Nous mourrons tous ! Comme Délira lâchant son cri de détresse dans " Gouverneur de la rosée » de Jacques Romain, nous sommes aujourd'hui sur la voie d'un suicide collectif soigneusement orchestré, planifié et mis à l'exécution par nos élites. Ce dernier épisode de la longue série de « pays lock » nous montre à quel point nous sommes dirigés, de la rue au Palais, par des incompétents, des égoïstes et des méchants.

Depuis pratiquement quatre semaines, le pays est plongé dans une crise sans fond. Toutes les activités étant paralysées, la crise qu'on croyait politique a pris de nouvelles dimensions. Elle s'est muée aujourd'hui en crise humanitaire. Les Haïtiens se battent ces derniers jours pour leur survie quotidienne. Et, la République est en manque de tout. Un élément aussi vital que l'eau est devenu un produit rare dans certaines zones.

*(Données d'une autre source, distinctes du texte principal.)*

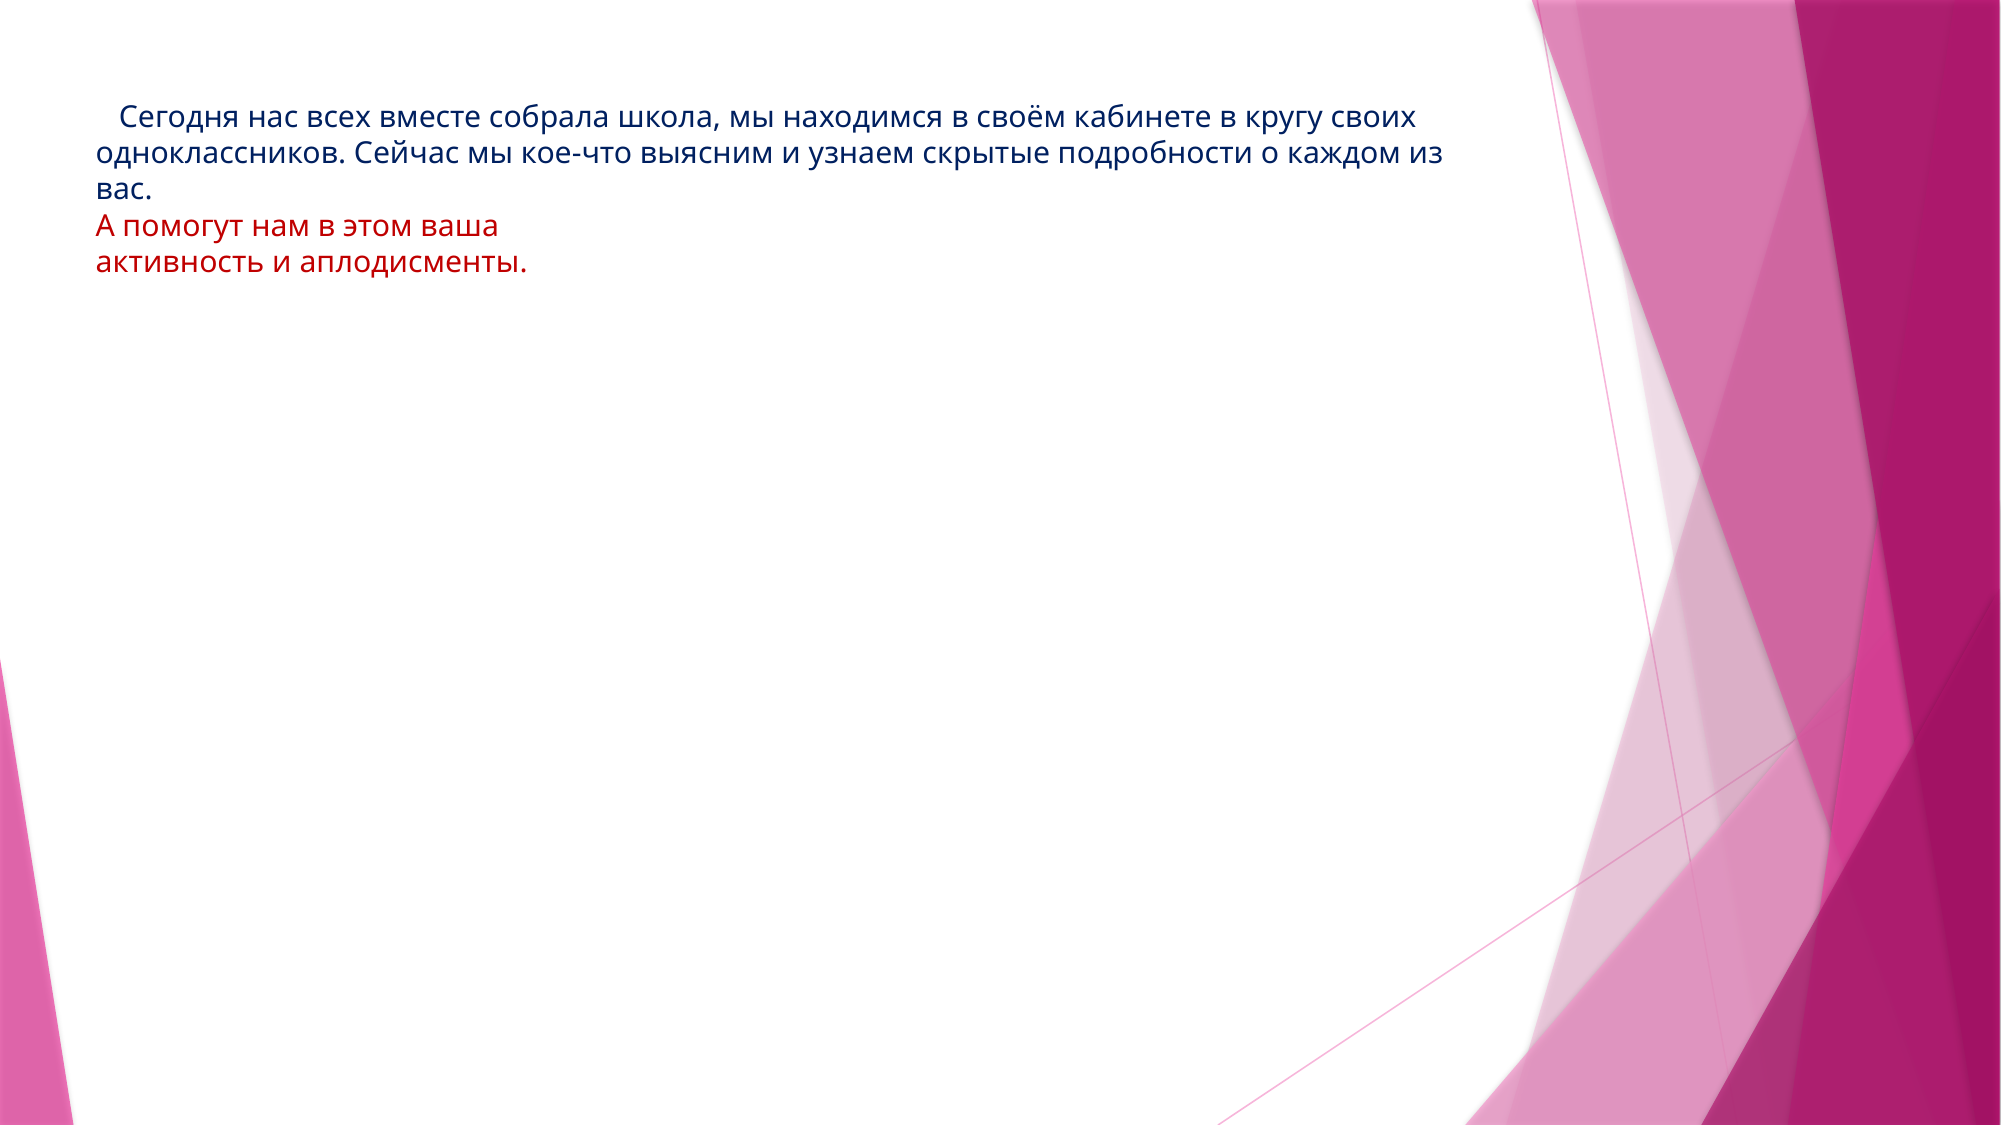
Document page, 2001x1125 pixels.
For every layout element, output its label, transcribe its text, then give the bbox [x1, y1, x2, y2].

title Сегодня нас всех вместе собрала школа, мы находимся в своём кабинете в кругу своих одноклассников. Сейчас мы кое-что выясним и узнаем скрытые подробности о каждом из вас. А помогут нам в этом ваша активность и аплодисменты. [80, 89, 1522, 317]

Des centres hospitaliers ont du surseoir aux prestations de soins dans un pays où le système sanitaire marchait déjà à reculons.

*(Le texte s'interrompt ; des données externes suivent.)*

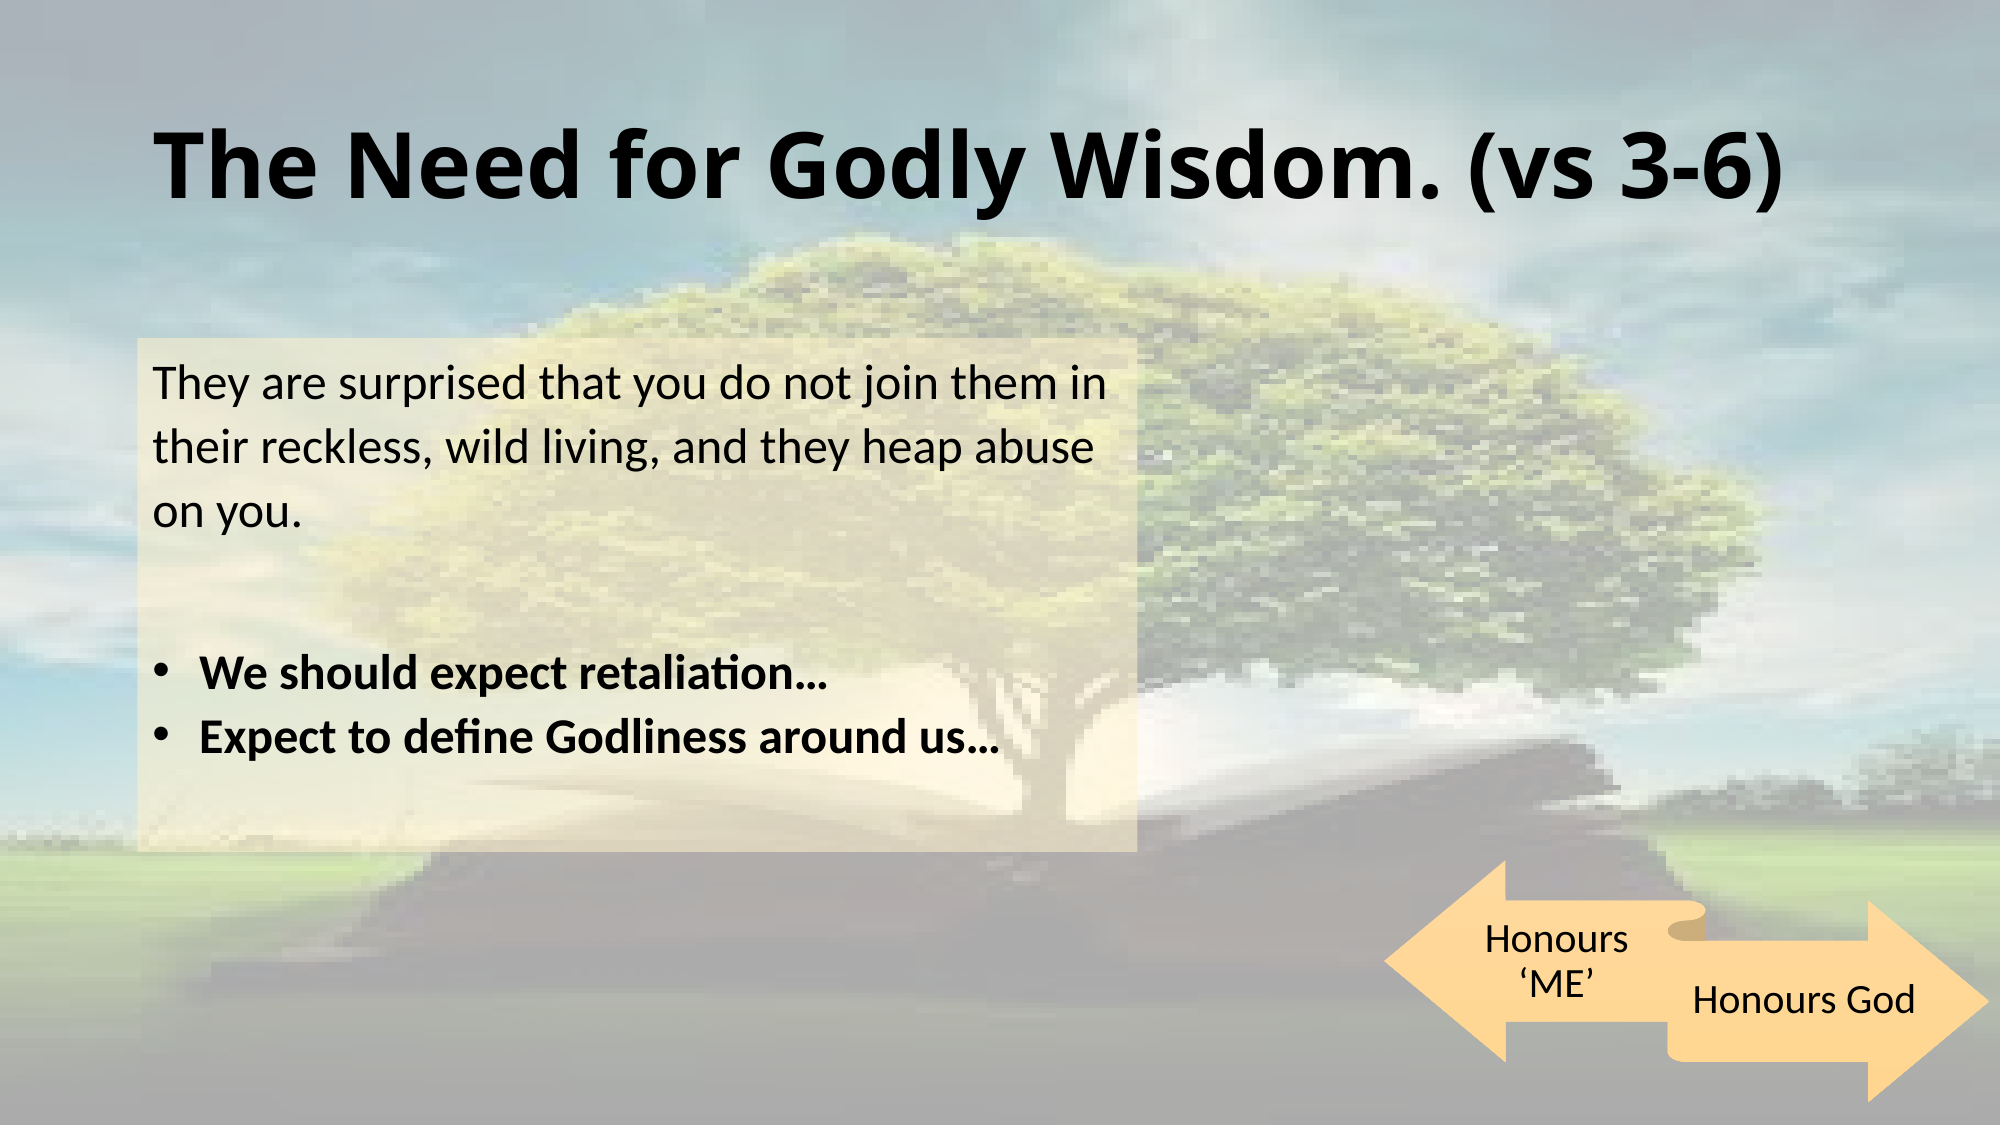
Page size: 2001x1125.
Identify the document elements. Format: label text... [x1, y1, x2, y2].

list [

Le nombre de victimes de cette crise est incalculable. Si les organisations de défense des droits humains et la police peuvent facilement faire l’inventaire des personnes victimes (mortes et blessées) dans les manifestations de rue, personne n’est en mesure, à présent, de préciser la quantité de femmes enceintes qui sont mortes faute de soins dans les hôpitaux en manque d'intrants. Combien de personnes, ne pouvant être transportées, sont mortes à cause des routes coupées ? Combien d'entreprises sont-elles contraintes de fermer leurs portes ? Combien d'emplois sont perdus ? Combien de rendez-vous et d'opportunités manqués à l'étranger ? Combien et combien encore...

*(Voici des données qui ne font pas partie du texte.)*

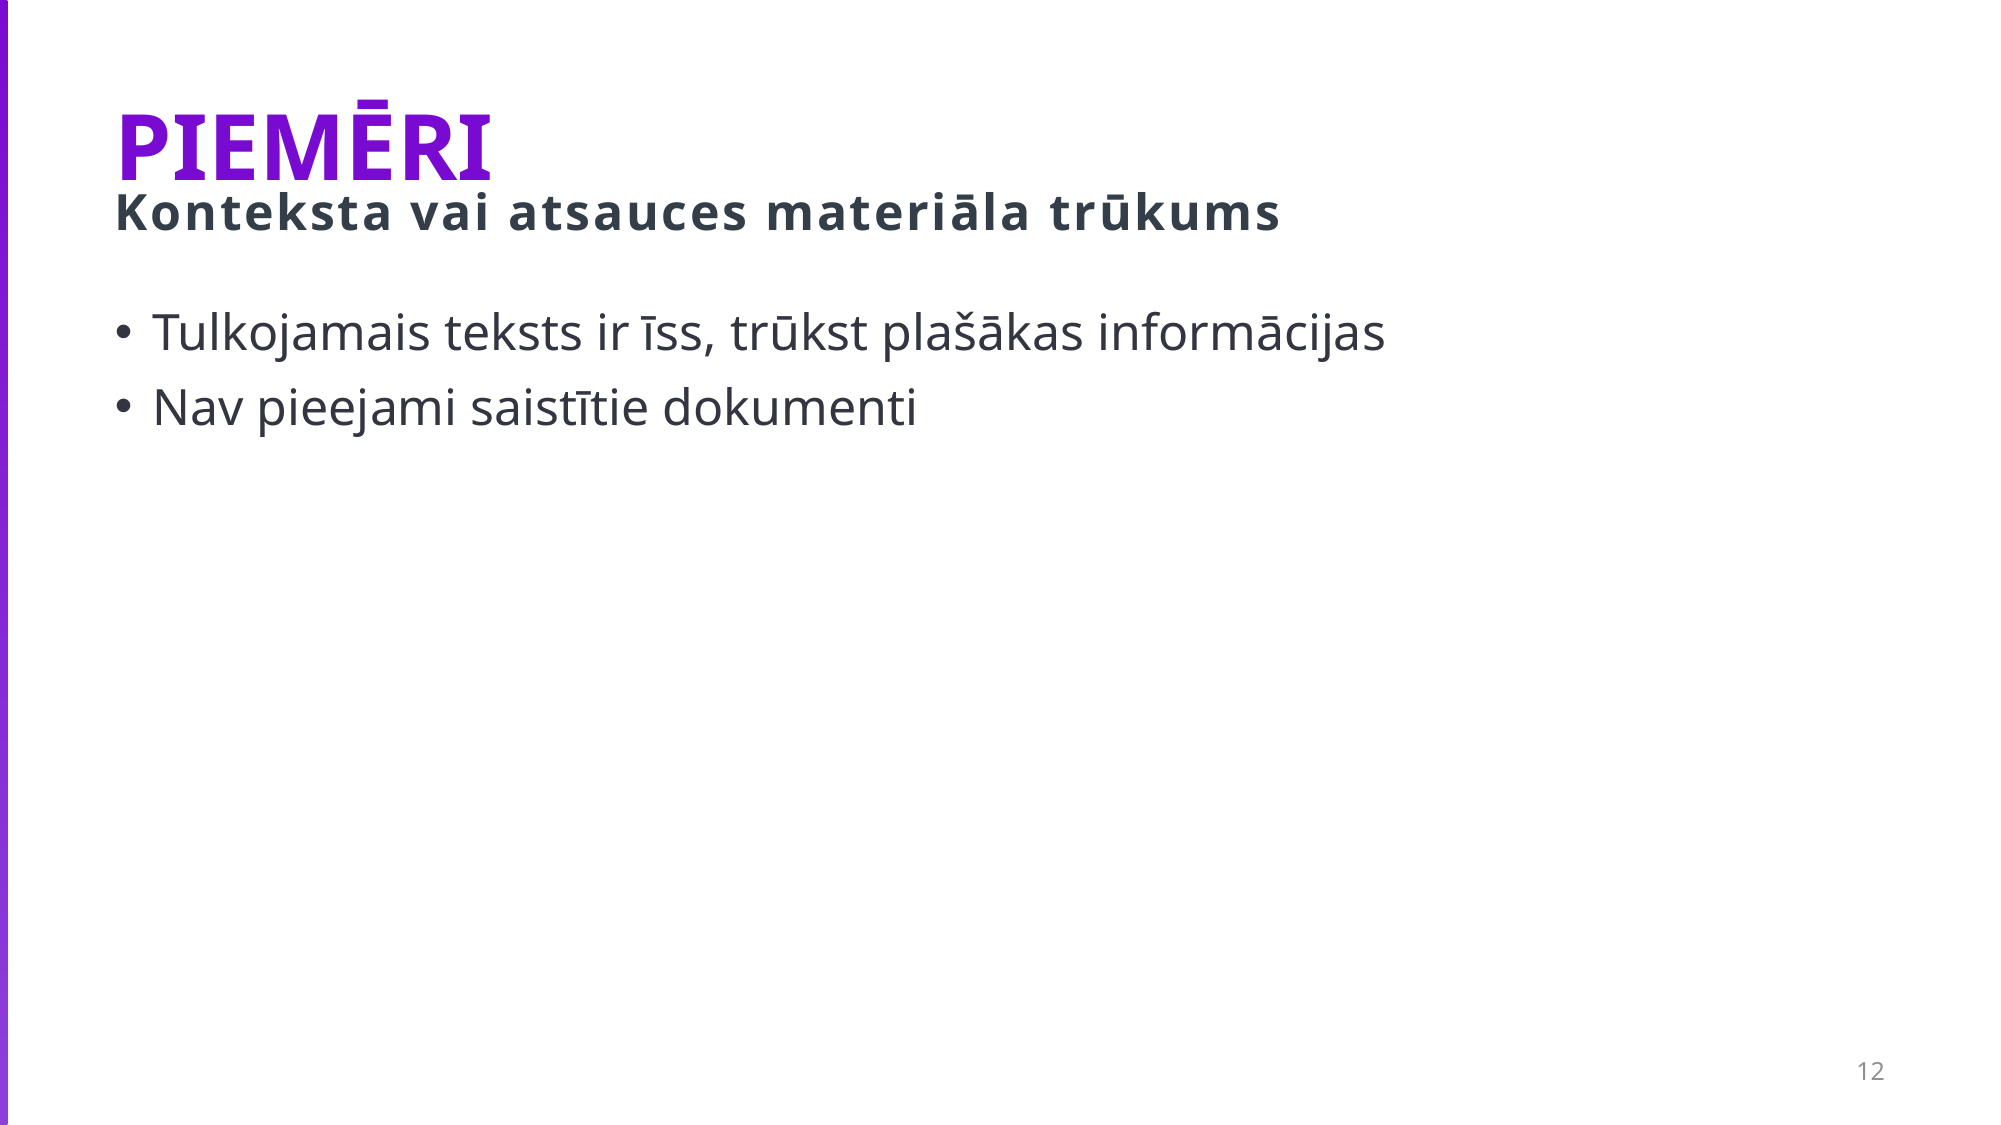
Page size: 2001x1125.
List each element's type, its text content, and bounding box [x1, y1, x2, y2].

title PIEMĒRI [99, 93, 1900, 180]
list Tulkojamais teksts ir īss, trūkst plašākas informācijas Nav pieejami saistītie dokumenti [99, 299, 1900, 1014]
list Konteksta vai atsauces materiāla trūkums [99, 180, 1900, 252]
slide_number 12 [1625, 1042, 1900, 1103]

Pourtant les tenants du système ne semblent pas trop s'inquiéter de cette situation de crise généralisée qui risque de nous emporter tous. Après quatre semaines de blocage, aucune proposition concrète de sortie de crise. Au contraire, les positions se durcissent et se polarisent davantage. Du jamais vu ! Les élites haïtiennes, dans toutes ses composantes, semblent également abandonner la barque au même titre que Jovenel Moïse qui feint de ne pas entendre le cri de la population.

Alors que le président de la République est le principal responsable de cette descente aux enfers du pays pour n'avoir pas pu assumer ses responsabilités constitutionnelles, il s'est confiné dans un mutisme insouciant. Depuis son adresse à la nation le 25 septembre 2019, Jovenel Moïse s'est effacé totalement de la scène. Les sorties grotesques de ses conseillers et proches ont montré que la présidence n'a pas saisi la dimension de la crise et le cri de détresse de la population n'a pas été entendu et compris.

Aux grands maux, les grands remèdes, dit-on. Les forces vives du pays doivent enfin prouver leur utilité en sortant des propositions salvatrices pouvant guider les destinées de la nation. Car, à cette phase, les solutions légales et constitutionnelles font gravement défaut.

À ce carrefour, aucun sacrifice ne devrait être trop grand pour épargner le pays de cette mort collective. Le président Jovenel Moise avait les coudées franches durant ses deux premières années pour mener à bon port la barque nationale, mais il n'a rien fait. Il s’est accroché à une illusion de dialogue qui lui sert d'échappatoire à chaque fois qu'il est pris dans le pétrin.

Aujourd’hui l'heure est indue. Et le pays ne peut pas disparaître juste pour sauver un mandat sans contenu. Comme l'avaient souligné les évêques catholiques dans leur note, les lignes doivent bouger, y compris le mandat du président, pour éloigner le pays du spectre d’une guerre aussi fratricide qu’inutile.